Quel che resta del Grunge.
Può titolarsi così la disamina della nuova uscita degli Alice in Chains, perchè in buona sostanza il disco quello vuole cantare, e lo fa in modo esplicito.
Rainier Fog è un perfetto esempio di amarcord, a un ventennio ormai abbondante da quando il Seattle sound, esaurì fisiologicamente la propria spinta sia creativa a livello artistico, sia propulsiva in termini di sub-cultura nell'emisfero ovest del mondo.
Nostalgia canaglia dunque? In buona misura sì.
Lo dimostrano, a titolo non solo didascalico, il nome medesimo dell'album, ispirato a Monte Rainier, il vulcano che domina l'area metropolitana di Seattle e la decisione del gruppo d'incidere la scaletta dei brani presso i Bad Animals/Studio X, un complesso di registrazione storico, in cui buona parte delle formazioni grunge hanno forgiato il proprio suono. Gli Alice in Chains stessi vi registrarono nel 1995 il disco cui fece seguito lo scioglimento di fatto.
Diventa abbastanza evidente, quindi, che Rainier Fog sia un album per fan, non solo degli AiC in quanto tali, ma della corrente grunge nel suo complesso; ed entro questa focale, tutto sommato, l'album riesce ancora a smuovere, seppur di rimando, una buona dose di emozioni.
Diversamente, perimetrandolo nei propri confini esclusivi, appare un prodotto di maniera in cui ritornelli orecchiabili, ritmica granitica e solismo ancora pregevole si amalgamano in misura accettabile tra loro, ma in funzione prevalente delle necessità di valorizzazione economica delle radio FM statunitensi e più in generale dell'industria musicale odierna.
Stante questo dualismo, diventa sterile enunciare, come tanta critica ha fatto, i punti deboli di Rainier Fog fondati sull'appena descritta "operazione nostalgia" che si riverbera in una scrittura ampiamente già sentita in tutte le proprie componenti – sia strumentali, sia vocali – o nella produzione, ben fatta ma troppo attuale rispetto all'epoca che l'album vuole rievocare.

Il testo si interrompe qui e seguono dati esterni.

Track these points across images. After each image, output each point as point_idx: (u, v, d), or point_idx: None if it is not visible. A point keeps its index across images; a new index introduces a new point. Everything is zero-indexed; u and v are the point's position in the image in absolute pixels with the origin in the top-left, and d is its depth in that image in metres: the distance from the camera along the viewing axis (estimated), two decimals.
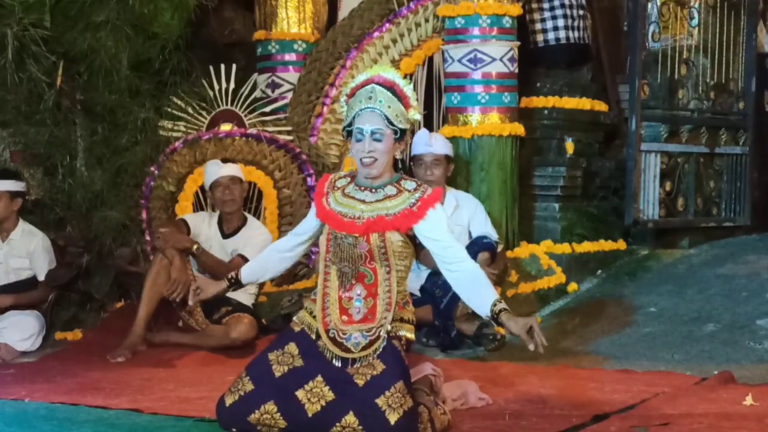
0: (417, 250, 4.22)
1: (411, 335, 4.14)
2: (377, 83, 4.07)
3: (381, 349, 4.00)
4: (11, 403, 4.76)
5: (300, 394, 3.97)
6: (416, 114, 4.15)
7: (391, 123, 4.04)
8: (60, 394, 4.90)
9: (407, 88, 4.11)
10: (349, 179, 4.20)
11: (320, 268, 4.17)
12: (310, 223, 4.27)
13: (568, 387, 5.04)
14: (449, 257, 4.07)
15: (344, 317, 4.09)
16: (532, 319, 4.03)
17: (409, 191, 4.10)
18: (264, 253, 4.48)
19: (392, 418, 3.84)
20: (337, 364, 4.02)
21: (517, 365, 5.62)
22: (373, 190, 4.12)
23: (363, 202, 4.10)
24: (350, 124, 4.10)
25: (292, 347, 4.10)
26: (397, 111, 4.06)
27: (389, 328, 4.04)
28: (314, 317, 4.13)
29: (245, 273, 4.40)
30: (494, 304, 3.97)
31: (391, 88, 4.07)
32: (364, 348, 4.02)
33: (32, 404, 4.74)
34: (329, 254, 4.11)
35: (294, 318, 4.23)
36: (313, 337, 4.10)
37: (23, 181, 6.66)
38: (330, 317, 4.09)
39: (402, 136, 4.09)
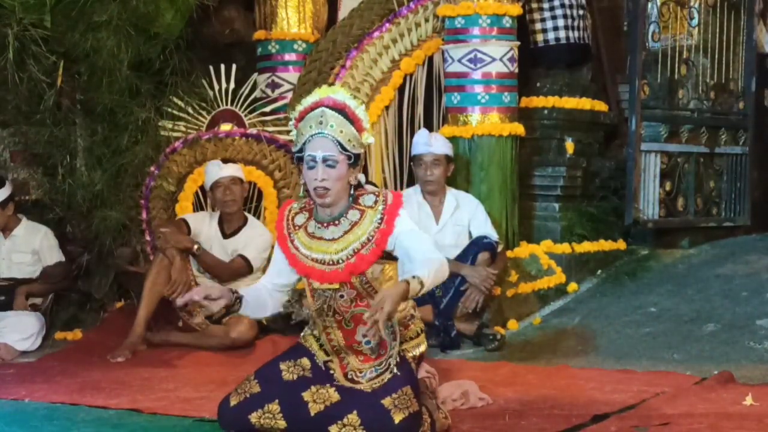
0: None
1: (423, 347, 4.10)
2: (327, 106, 3.88)
3: (387, 381, 3.94)
4: (11, 403, 4.77)
5: (306, 395, 3.96)
6: (369, 138, 3.95)
7: (344, 149, 3.87)
8: (60, 394, 4.91)
9: (359, 110, 3.92)
10: (306, 215, 4.03)
11: (318, 323, 4.06)
12: (287, 273, 4.07)
13: (568, 387, 5.04)
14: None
15: (360, 357, 4.03)
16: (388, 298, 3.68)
17: (371, 207, 3.95)
18: (256, 288, 4.17)
19: (397, 417, 3.82)
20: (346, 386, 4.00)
21: (517, 365, 5.63)
22: (336, 222, 3.96)
23: (332, 240, 3.95)
24: (301, 150, 3.92)
25: (305, 361, 4.07)
26: (349, 135, 3.88)
27: (398, 360, 3.98)
28: (321, 345, 4.08)
29: (245, 304, 4.04)
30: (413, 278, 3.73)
31: (342, 110, 3.88)
32: (372, 379, 3.98)
33: (32, 404, 4.74)
34: (318, 309, 4.01)
35: (301, 338, 4.17)
36: (320, 364, 4.05)
37: (6, 184, 6.60)
38: (346, 360, 4.03)
39: (356, 161, 3.92)
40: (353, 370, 4.01)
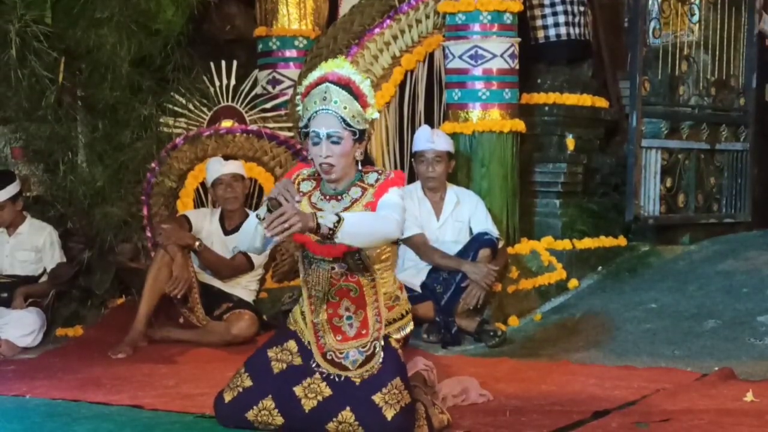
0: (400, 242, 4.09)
1: (409, 328, 4.09)
2: (331, 81, 3.88)
3: (378, 365, 3.94)
4: (12, 400, 4.76)
5: (297, 390, 3.96)
6: (374, 113, 3.95)
7: (348, 125, 3.88)
8: (61, 390, 4.90)
9: (364, 85, 3.92)
10: (314, 183, 4.05)
11: (303, 291, 4.07)
12: None
13: (568, 383, 5.04)
14: None
15: (338, 336, 4.01)
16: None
17: (372, 185, 3.97)
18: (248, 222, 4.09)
19: (389, 414, 3.83)
20: (336, 379, 3.97)
21: (518, 361, 5.62)
22: (339, 197, 3.98)
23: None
24: (306, 126, 3.93)
25: (291, 344, 4.06)
26: (353, 111, 3.89)
27: (383, 343, 3.98)
28: (306, 321, 4.08)
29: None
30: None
31: (346, 86, 3.89)
32: (361, 365, 3.97)
33: (33, 400, 4.73)
34: (308, 278, 4.01)
35: (289, 316, 4.19)
36: (305, 343, 4.04)
37: (17, 179, 6.65)
38: (324, 339, 4.02)
39: (361, 136, 3.93)
40: (332, 350, 4.00)
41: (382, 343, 3.98)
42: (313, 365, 4.00)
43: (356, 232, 3.74)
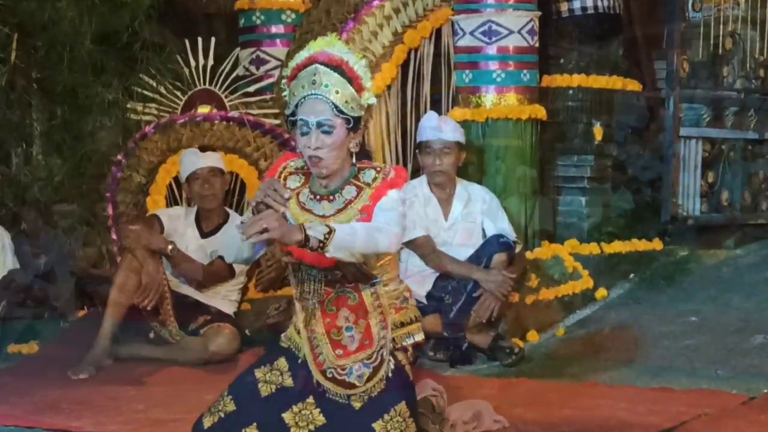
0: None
1: (419, 337, 4.06)
2: (321, 62, 3.86)
3: (385, 376, 3.91)
4: None
5: (287, 416, 3.93)
6: (371, 98, 3.93)
7: (340, 111, 3.85)
8: (14, 416, 4.89)
9: (358, 66, 3.89)
10: (302, 179, 4.02)
11: (296, 303, 4.03)
12: None
13: (595, 407, 5.04)
14: None
15: (338, 351, 3.97)
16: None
17: (369, 184, 3.95)
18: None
19: None
20: (342, 400, 3.92)
21: (538, 382, 5.63)
22: (331, 198, 3.96)
23: (323, 217, 3.92)
24: (293, 114, 3.91)
25: (281, 362, 4.04)
26: (347, 96, 3.86)
27: (391, 347, 3.96)
28: (301, 336, 4.05)
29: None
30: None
31: (338, 67, 3.86)
32: (369, 378, 3.92)
33: None
34: (300, 288, 3.99)
35: (282, 336, 4.16)
36: (300, 361, 4.00)
37: None
38: (323, 356, 3.98)
39: (356, 125, 3.90)
40: (332, 366, 3.96)
41: (390, 347, 3.95)
42: (315, 384, 3.97)
43: (348, 244, 3.72)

Più "centrato" sarebbe auspicare che Cantrell, prima o poi – ma di tempo ne rimane sempre meno... – allarghi le maglie del processo creativo al resto del gruppo, eccessivamente imbrigliato dalla sua presenza spesso macroscopicamente ingombrante, come nel caso delle voci.
Nel particolare, la sua appare solo ridondante quando il microfono può giovarsi di un ottimo interprete come DuVall, che a 10 anni dall'ingresso nella formazione, evidentemente, non gode ancora dell'autonomia che meriterebbe.
Fin qui il disco. L'introduzione a "quel che resta del Grunge" cela però altro.
Un "altro" evocato dal gruppo stesso in alcune interviste, in cui ha tracciato una sorta di collegamento tra l'album e le vicende che nell'ultimo lustro hanno squassato il mondo.
Proprio in questo ambito Rainier Fog sembra trovare un riscatto inatteso, perchè le tracce che lo compongono, pregne di malinconia tanto cupa da evocare sindromi ben più nere, diventano una finestra aperta sull'odierna società statunitense e non solo. Un mondo rimasto troppo in fretta orfano dei riferimenti sui cui era stata edificata l'american way of life, mito creduto universale sulla base di una supposta fine della storia, declamata con troppa leggerezza proprio quando il grunge sprigionava le sue prime distorsioni (era il 1989).
Gli Alice in Chains arrivarono un attimo dopo (1990), con quell'istantanea straziante ma terribilmente autentica di We die young.
Avevano capito perfettamente già allora come sarebbe finita.
A 30 anni di distanza si sono limitati a registrare di aver avuto ragione.
Il merito artistico che rivendicano è tutto qui, il loro limite sta nell'impossibilità di andare oltre (ma vale per tutta la "cultura" occidentale degli ultimi decenni).
Parafrasando Gramsci: il nuovo non nasce, perchè il vecchio non è ancora morto.